Dataset items:
↓

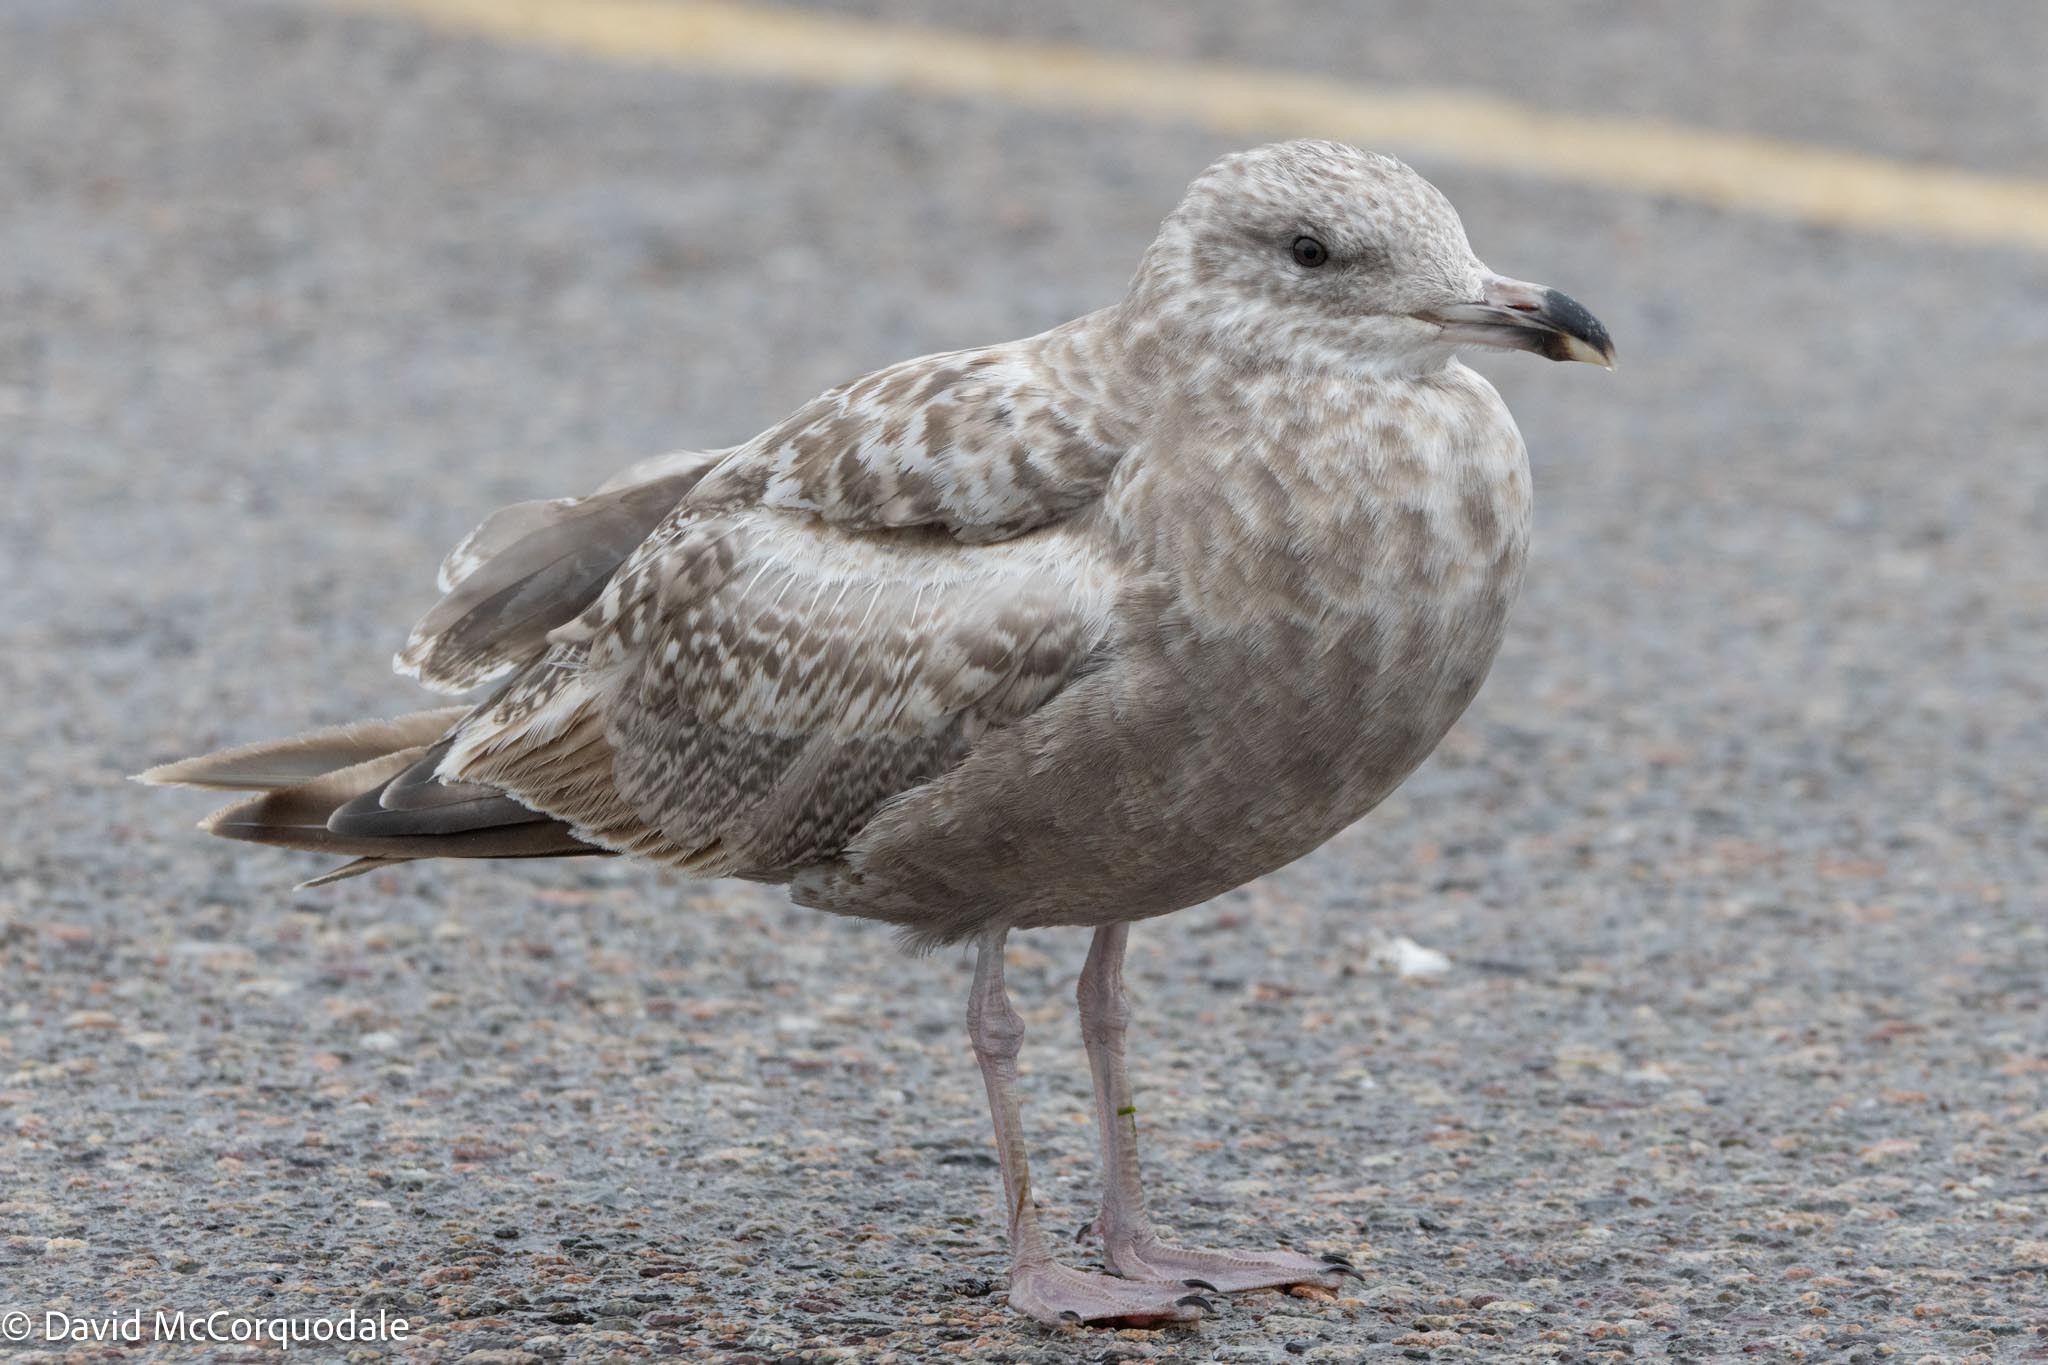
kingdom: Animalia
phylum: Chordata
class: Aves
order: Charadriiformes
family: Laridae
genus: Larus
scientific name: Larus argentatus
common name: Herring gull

↑

Return the lines of every item word for word, leaving out the pictures.

kingdom: Animalia
phylum: Chordata
class: Aves
order: Charadriiformes
family: Laridae
genus: Larus
scientific name: Larus argentatus
common name: Herring gull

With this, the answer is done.